Wie sieht denn ein Kontrollmechanismus aus, der nicht für Lähmung sorgt? Das interessiert mich echt.
Ich verstehe immer noch nicht, was du mit „Lähmung“ meinst. Glaubst du, dass niemand mehr an Ausschreibungen teilnimmt, wenn nicht mehr geschummelt und geschmiert werden kann?
Egal- ich versuch einen wirksamen Kontrollmechanismus zu erklären: (Ich werd’s unjuristisch, aber dafür hoffentlich verständlich formulieren.)
Als Aufhänger: Die Kontrolle muss privatisiert werden!
Pass auf:
Beinahe jede Ausschreibungsunterlage (auch schon im Unterschwellenbereich) besteht aus Hunderten Seiten von Bedingnissen und Klauseln, die der Bieter ausfüllen muss.
Aus dem (staatlichen) Formularwesen ist bekannt, dass man Formulare so gestalten kann, dass der Ausfüller oft nicht recht weiß, was gemeint ist oder was das Formular von ihm wissen will.
Der öffentliche Auftraggeber produziert daher eine Angebotsvorlage mit einigen solchen „Unklarheiten oder Unschärfen“. (Es gibt eigene Seminare, bei denen man das lernt—kein Scherz.)
Dann bastelt der (öffentliche) Auftraggeber noch folgenden kleinen Satz in Kleingedruckte: „
Angebote mit unklaren Angaben des Bieters können ausgeschieden werden.“ (Standard in jeder Ausschreibung.)
So: Jetzt legen 3 Bieter ein Angebot.
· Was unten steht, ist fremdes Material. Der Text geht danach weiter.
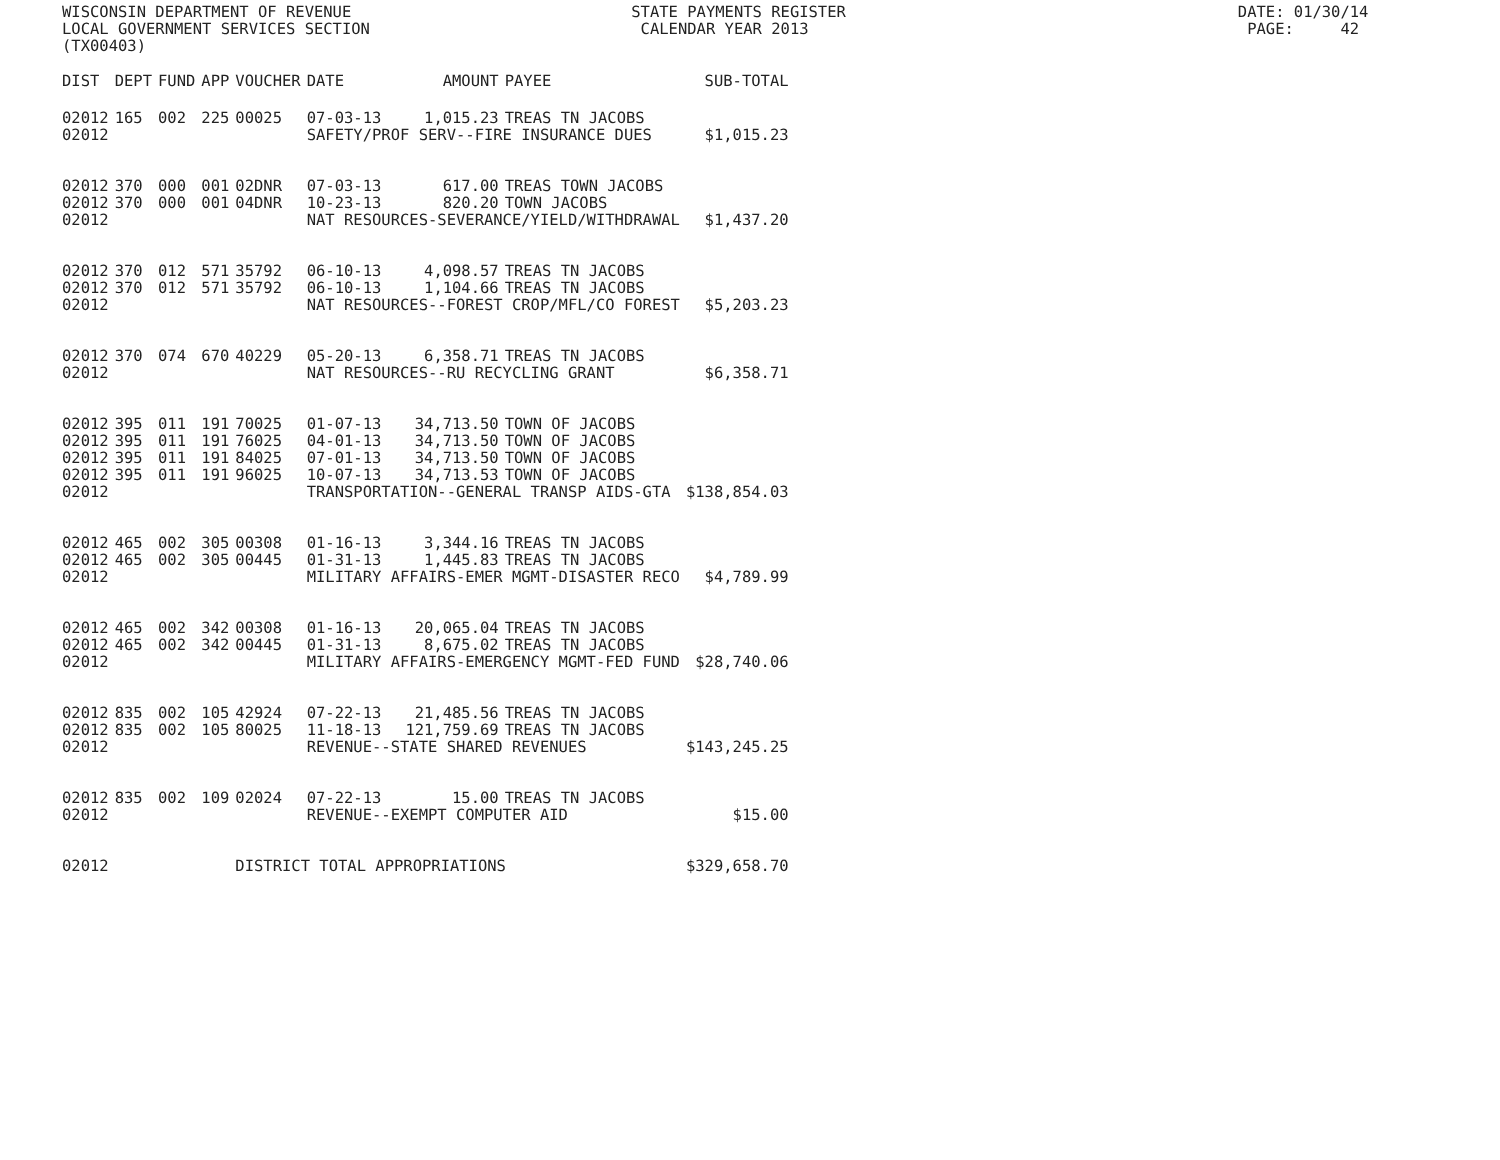WISCONSIN DEPARTMENT OF REVENUE STATE PAYMENTS REGISTER DATE: 01/30/14 LOCAL GOVERNMENT SERVICES SECTION CALENDAR YEAR 2013 PAGE: 42 (TX00403)
| DIST | DEPT | FUND | APP | VOUCHER | DATE | AMOUNT | PAYEE | SUB-TOTAL |
| --- | --- | --- | --- | --- | --- | --- | --- | --- |
| 02012 | 165 | 002 | 225 | 00025 | 07-03-13 | 1,015.23 | TREAS TN JACOBS | |
| 02012 | | | | | SAFETY/PROF SERV--FIRE INSURANCE DUES | | | $1,015.23 |
| 02012 | 370 | 000 | 001 | 02DNR | 07-03-13 | 617.00 | TREAS TOWN JACOBS | |
| 02012 | 370 | 000 | 001 | 04DNR | 10-23-13 | 820.20 | TOWN JACOBS | |
| 02012 | | | | | NAT RESOURCES-SEVERANCE/YIELD/WITHDRAWAL | | | $1,437.20 |
| 02012 | 370 | 012 | 571 | 35792 | 06-10-13 | 4,098.57 | TREAS TN JACOBS | |
| 02012 | 370 | 012 | 571 | 35792 | 06-10-13 | 1,104.66 | TREAS TN JACOBS | |
| 02012 | | | | | NAT RESOURCES--FOREST CROP/MFL/CO FOREST | | | $5,203.23 |
| 02012 | 370 | 074 | 670 | 40229 | 05-20-13 | 6,358.71 | TREAS TN JACOBS | |
| 02012 | | | | | NAT RESOURCES--RU RECYCLING GRANT | | | $6,358.71 |
| 02012 | 395 | 011 | 191 | 70025 | 01-07-13 | 34,713.50 | TOWN OF JACOBS | |
| 02012 | 395 | 011 | 191 | 76025 | 04-01-13 | 34,713.50 | TOWN OF JACOBS | |
| 02012 | 395 | 011 | 191 | 84025 | 07-01-13 | 34,713.50 | TOWN OF JACOBS | |
| 02012 | 395 | 011 | 191 | 96025 | 10-07-13 | 34,713.53 | TOWN OF JACOBS | |
| 02012 | | | | | TRANSPORTATION--GENERAL TRANSP AIDS-GTA | | | $138,854.03 |
| 02012 | 465 | 002 | 305 | 00308 | 01-16-13 | 3,344.16 | TREAS TN JACOBS | |
| 02012 | 465 | 002 | 305 | 00445 | 01-31-13 | 1,445.83 | TREAS TN JACOBS | |
| 02012 | | | | | MILITARY AFFAIRS-EMER MGMT-DISASTER RECO | | | $4,789.99 |
| 02012 | 465 | 002 | 342 | 00308 | 01-16-13 | 20,065.04 | TREAS TN JACOBS | |
| 02012 | 465 | 002 | 342 | 00445 | 01-31-13 | 8,675.02 | TREAS TN JACOBS | |
| 02012 | | | | | MILITARY AFFAIRS-EMERGENCY MGMT-FED FUND | | | $28,740.06 |
| 02012 | 835 | 002 | 105 | 42924 | 07-22-13 | 21,485.56 | TREAS TN JACOBS | |
| 02012 | 835 | 002 | 105 | 80025 | 11-18-13 | 121,759.69 | TREAS TN JACOBS | |
| 02012 | | | | | REVENUE--STATE SHARED REVENUES | | | $143,245.25 |
| 02012 | 835 | 002 | 109 | 02024 | 07-22-13 | 15.00 | TREAS TN JACOBS | |
| 02012 | | | | | REVENUE--EXEMPT COMPUTER AID | | | $15.00 |
| 02012 | | | | DISTRICT TOTAL APPROPRIATIONS | | | | $329,658.70 |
Nennen wir sie A, B und C.
Sowohl A, wie auch B, als auch C haben unklare Angaben formuliert. (Geht nicht anders wegen des Formulars.)
A und B sind Bestbieter. C ist der teuerste. Der Auftraggeber will aber dem C den Zuschlag erteilen, weil sie gepackelt haben.
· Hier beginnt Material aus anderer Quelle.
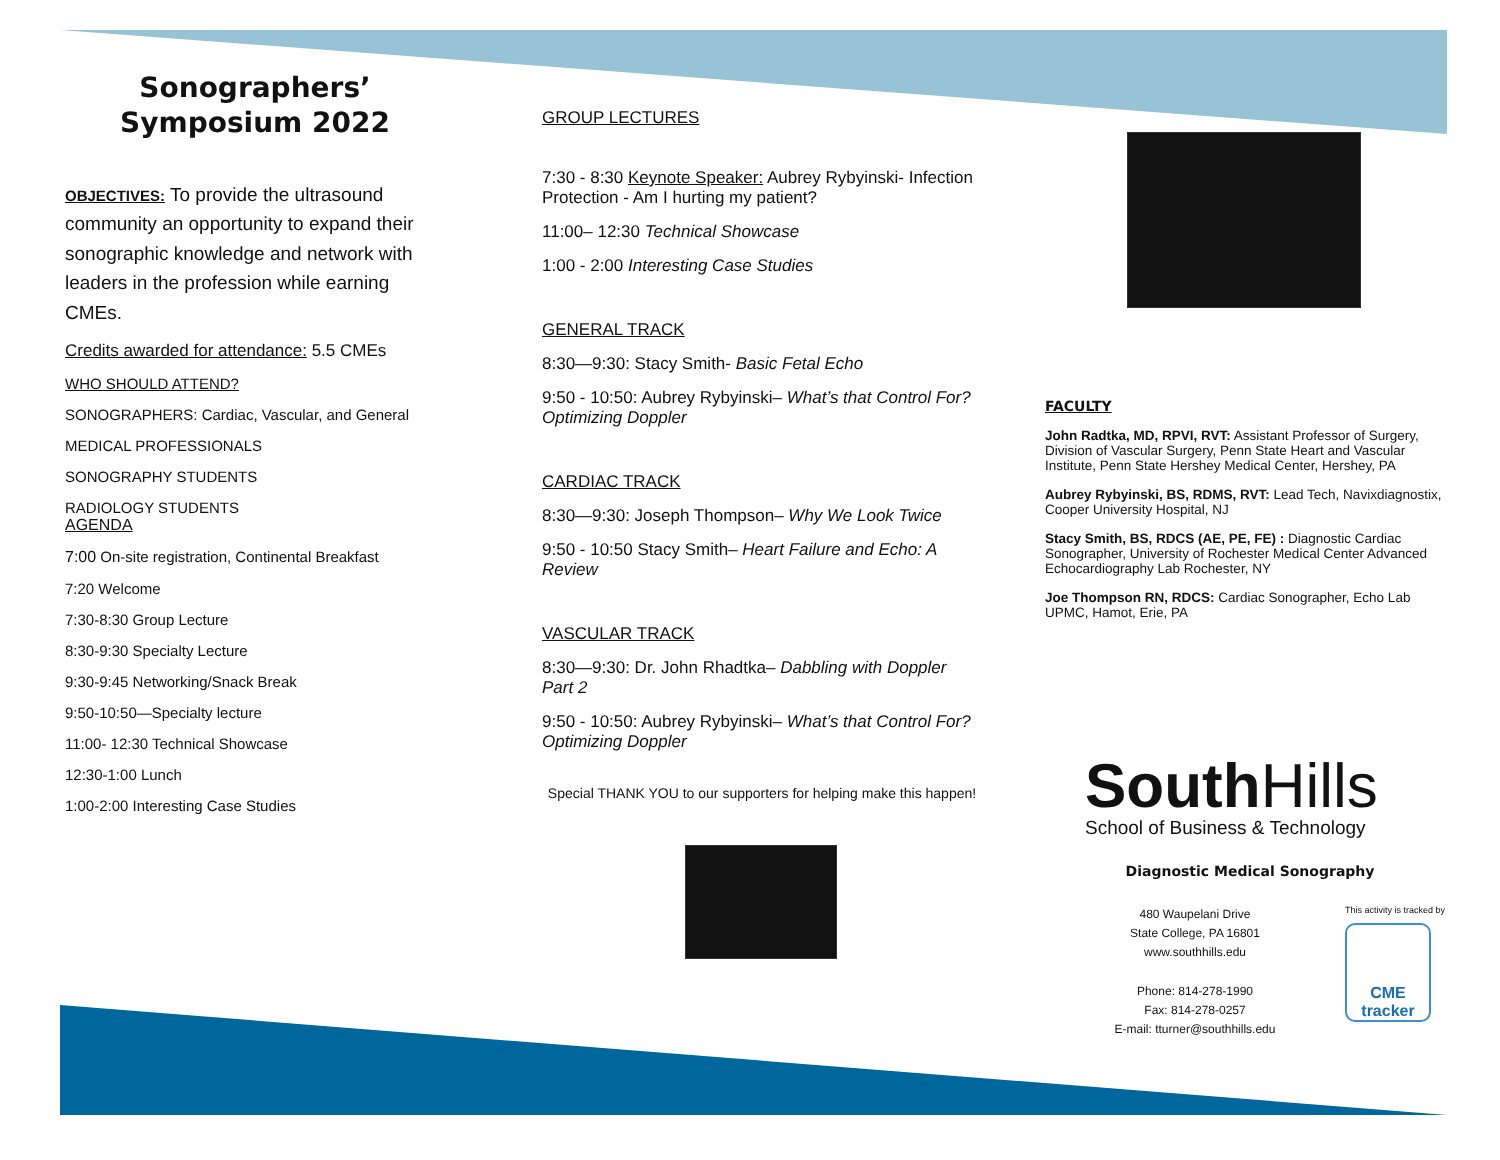Sonographers’
Symposium 2022
OBJECTIVES: To provide the ultrasound community an opportunity to expand their sonographic knowledge and network with leaders in the profession while earning CMEs.
Credits awarded for attendance: 5.5 CMEs
WHO SHOULD ATTEND?
SONOGRAPHERS: Cardiac, Vascular, and General
MEDICAL PROFESSIONALS
SONOGRAPHY STUDENTS
RADIOLOGY STUDENTS
AGENDA
7:00 On-site registration, Continental Breakfast
7:20 Welcome
7:30-8:30 Group Lecture
8:30-9:30 Specialty Lecture
9:30-9:45 Networking/Snack Break
9:50-10:50—Specialty lecture
11:00- 12:30 Technical Showcase
12:30-1:00 Lunch
1:00-2:00 Interesting Case Studies
GROUP LECTURES
7:30 - 8:30 Keynote Speaker: Aubrey Rybyinski- Infection Protection - Am I hurting my patient?
11:00– 12:30 Technical Showcase
1:00 - 2:00 Interesting Case Studies
GENERAL TRACK
8:30—9:30: Stacy Smith- Basic Fetal Echo
9:50 - 10:50: Aubrey Rybyinski– What’s that Control For? Optimizing Doppler
CARDIAC TRACK
8:30—9:30: Joseph Thompson– Why We Look Twice
9:50 - 10:50 Stacy Smith– Heart Failure and Echo: A Review
VASCULAR TRACK
8:30—9:30: Dr. John Rhadtka– Dabbling with Doppler Part 2
9:50 - 10:50: Aubrey Rybyinski– What’s that Control For? Optimizing Doppler
Special THANK YOU to our supporters for helping make this happen!
FACULTY
John Radtka, MD, RPVI, RVT: Assistant Professor of Surgery, Division of Vascular Surgery, Penn State Heart and Vascular Institute, Penn State Hershey Medical Center, Hershey, PA
Aubrey Rybyinski, BS, RDMS, RVT: Lead Tech, Navixdiagnostix, Cooper University Hospital, NJ
Stacy Smith, BS, RDCS (AE, PE, FE) : Diagnostic Cardiac Sonographer, University of Rochester Medical Center Advanced Echocardiography Lab Rochester, NY
Joe Thompson RN, RDCS: Cardiac Sonographer, Echo Lab UPMC, Hamot, Erie, PA
South Hills
School of Business & Technology
Diagnostic Medical Sonography
480 Waupelani Drive
State College, PA 16801
www.southhills.edu
Phone: 814-278-1990
Fax: 814-278-0257
E-mail: tturner@southhills.edu
This activity is tracked by
CME tracker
Was macht der Auftraggeber?
Er scheidet die Angebote von A und B aus. C bekommt den Zuschlag.
A und B wollen diese Entscheidung bekämpfen und anfechten und zwar mit dem Argument, dass auch der C unklare Angaben im Angebot haben muss.
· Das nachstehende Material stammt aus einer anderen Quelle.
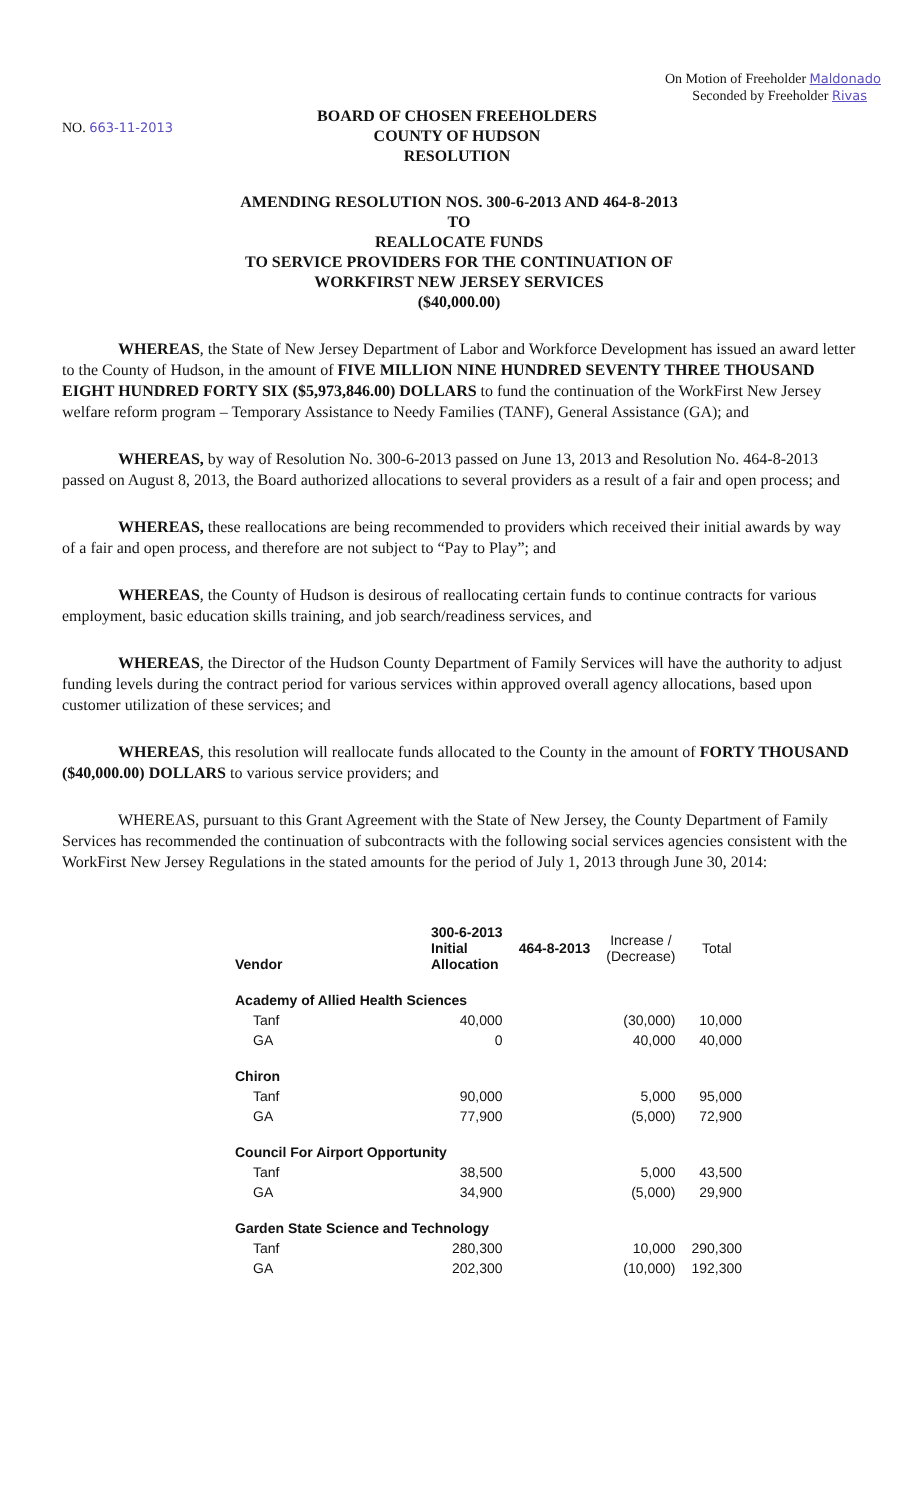On Motion of Freeholder Maldonado
Seconded by Freeholder Rivas
NO. 663-11-2013
BOARD OF CHOSEN FREEHOLDERS
COUNTY OF HUDSON
RESOLUTION
AMENDING RESOLUTION NOS. 300-6-2013 AND 464-8-2013
TO
REALLOCATE FUNDS
TO SERVICE PROVIDERS FOR THE CONTINUATION OF
WORKFIRST NEW JERSEY SERVICES
($40,000.00)
WHEREAS, the State of New Jersey Department of Labor and Workforce Development has issued an award letter to the County of Hudson, in the amount of FIVE MILLION NINE HUNDRED SEVENTY THREE THOUSAND EIGHT HUNDRED FORTY SIX ($5,973,846.00) DOLLARS to fund the continuation of the WorkFirst New Jersey welfare reform program – Temporary Assistance to Needy Families (TANF), General Assistance (GA); and
WHEREAS, by way of Resolution No. 300-6-2013 passed on June 13, 2013 and Resolution No. 464-8-2013 passed on August 8, 2013, the Board authorized allocations to several providers as a result of a fair and open process; and
WHEREAS, these reallocations are being recommended to providers which received their initial awards by way of a fair and open process, and therefore are not subject to “Pay to Play”; and
WHEREAS, the County of Hudson is desirous of reallocating certain funds to continue contracts for various employment, basic education skills training, and job search/readiness services, and
WHEREAS, the Director of the Hudson County Department of Family Services will have the authority to adjust funding levels during the contract period for various services within approved overall agency allocations, based upon customer utilization of these services; and
WHEREAS, this resolution will reallocate funds allocated to the County in the amount of FORTY THOUSAND ($40,000.00) DOLLARS to various service providers; and
WHEREAS, pursuant to this Grant Agreement with the State of New Jersey, the County Department of Family Services has recommended the continuation of subcontracts with the following social services agencies consistent with the WorkFirst New Jersey Regulations in the stated amounts for the period of July 1, 2013 through June 30, 2014:
| Vendor | 300-6-2013 Initial Allocation | 464-8-2013 | Increase / (Decrease) | Total |
| --- | --- | --- | --- | --- |
| Academy of Allied Health Sciences | | | | |
| Tanf | 40,000 | | (30,000) | 10,000 |
| GA | 0 | | 40,000 | 40,000 |
| Chiron | | | | |
| Tanf | 90,000 | | 5,000 | 95,000 |
| GA | 77,900 | | (5,000) | 72,900 |
| Council For Airport Opportunity | | | | |
| Tanf | 38,500 | | 5,000 | 43,500 |
| GA | 34,900 | | (5,000) | 29,900 |
| Garden State Science and Technology | | | | |
| Tanf | 280,300 | | 10,000 | 290,300 |
| GA | 202,300 | | (10,000) | 192,300 |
Die Vergabekontrollbehörde (UVS oder BVA) weist die Rechtsmittel von A und B zurück. Mit der Begründung: A und B sind berechtigt ausgeschieden worden. Damit haben sie keine weitere Parteistellung im Verfahren und können daher keine Überprüfung des C-Angebotes verlangen.
Damit endet der Rechtsweg und der Rechtsschutz für A und B. Eine weitere Prüfung, warum C nicht ebenfalls ausgeschieden wurde, findet nie und durch niemanden mehr statt.
Dieses Vorgehen ist ständige Judikatur und mittlerweile von allen Höchstgerichten (einschließlich EuGH) abgesegnet.
Soweit zur Problemstellung.
Mein Lösungsansatz sollte jetzt schon klar sein, nicht?
Relativ easy: Kontrollmöglichkeit des ausgeschiedenen Bieters im Nachprüfungsverfahren und ein subjektives Recht auf korrekte Abwicklung des gesamten Vergabeprozesses.
Klingt eigentlich so, als ob es das eh schon geben müsste. Ist aber nicht so. Und wird von der Politik heftig gemieden. Komisch, nicht?
Mit dieser simplen Nachprüfungsmöglichkeit hätte man die Kontrolle privatisiert (was ja auch im Wettbewerbsrecht funktioniert). Nach Schätzungen von transparency brächte es Milliarden.